3D-Printed Inherently Porous Structures with Tetrahedral Lattice Architecture: Experimental and Computational Study of Their Mechanical Behavior

MA Kuzina and CM Kurpiers and YY Tsai and R Schwaiger and SW Chang and P Levkin, MACROMOLECULAR MATERIALS AND ENGINEERING, 308 (2023).

DOI: 10.1002/mame.202300041

Increasing demand in automotive, construction, and medical industries for materials with reduced weight and high mechanical durability has given rise to porous materials and composites. Materials combining nano- and microporosity and a well-defined cellular macroporous architecture offer great potential weight reduction while maintaining mechanical durability. To achieve predictable mechanical performance, it is essential to apply experimental and computational efforts to precisely describe material structure-properties relationships. This study explores polymer structures with polymerization-inherited porosity and well-defined macroporous geometry, fabricated via digital light processing (DLP) 3Dprinting.
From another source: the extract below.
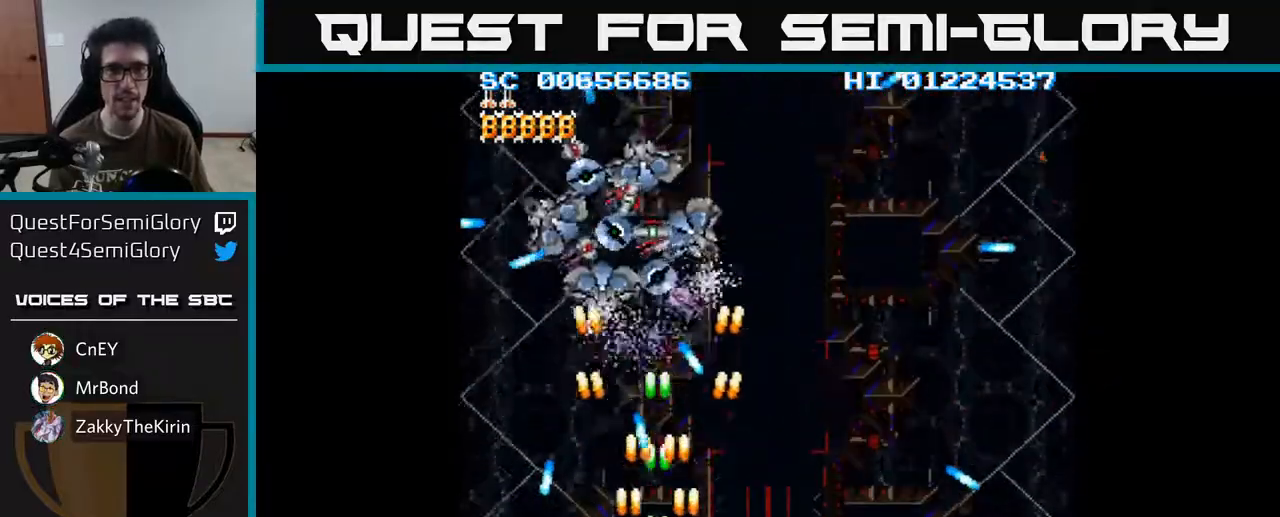
{"buttons": ["A", "DPAD_RIGHT"], "left_stick": "center", "right_stick": "center", "events": [[133, "DPAD_DOWN", "down"], [150, "DPAD_LEFT", "down"], [233, "DPAD_DOWN", "up"], [317, "DPAD_UP", "down"], [333, "DPAD_LEFT", "up"], [433, "DPAD_RIGHT", "down"], [450, "DPAD_UP", "up"]]}
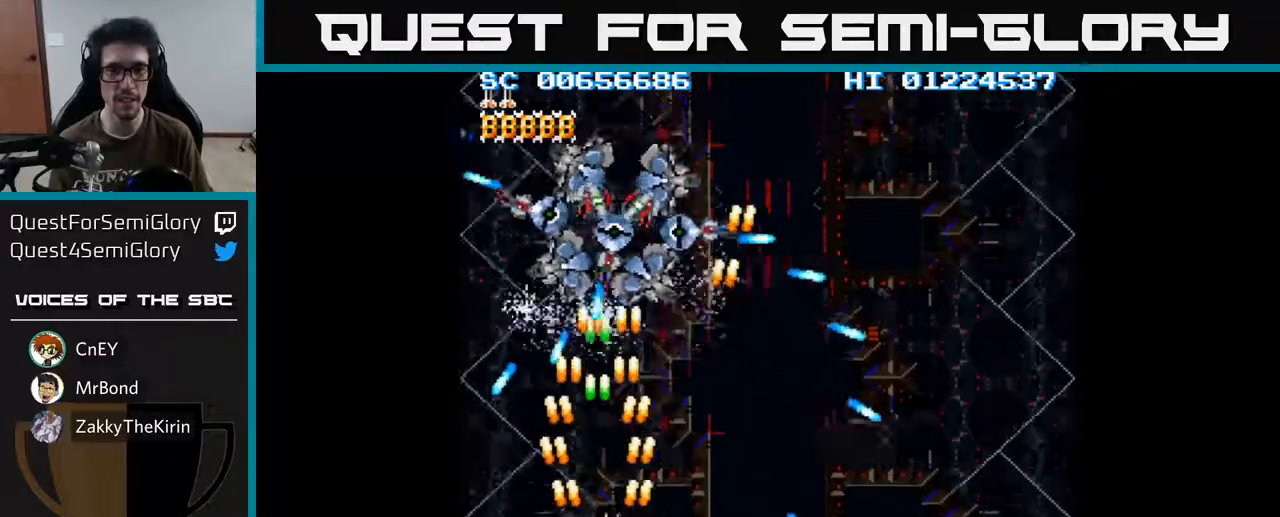
{"buttons": ["A", "DPAD_UP"], "left_stick": "center", "right_stick": "center", "events": [[17, "DPAD_RIGHT", "up"], [200, "DPAD_RIGHT", "down"], [300, "DPAD_RIGHT", "up"], [483, "DPAD_UP", "down"]]}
Pore size and relative density are varied by ink composition and printing parameters to track their influence on the structure stiffness. Simulated stiffness values for the base polymer correspond to the experimentally determined elastic properties, showing Young's moduli of 554-722 MPa depending on the cosolvent ratio, which confirms the structure-properties relationship. Macroporosity is introduced in the form of a 3D tetrahedral bending-dominated architecture with the resulting specific Young's moduli of 79.5 MPa cm(3) g(-1), comparable to foams. To merge the gap in stiffnesses, further investigation of structure-property relationships of various 3D-printed lattice architectures, as well as its application to other stereolithography methods to eliminate the negative effects from printing artifacts and resolution limit of the DLP 3D-printing, are envisioned.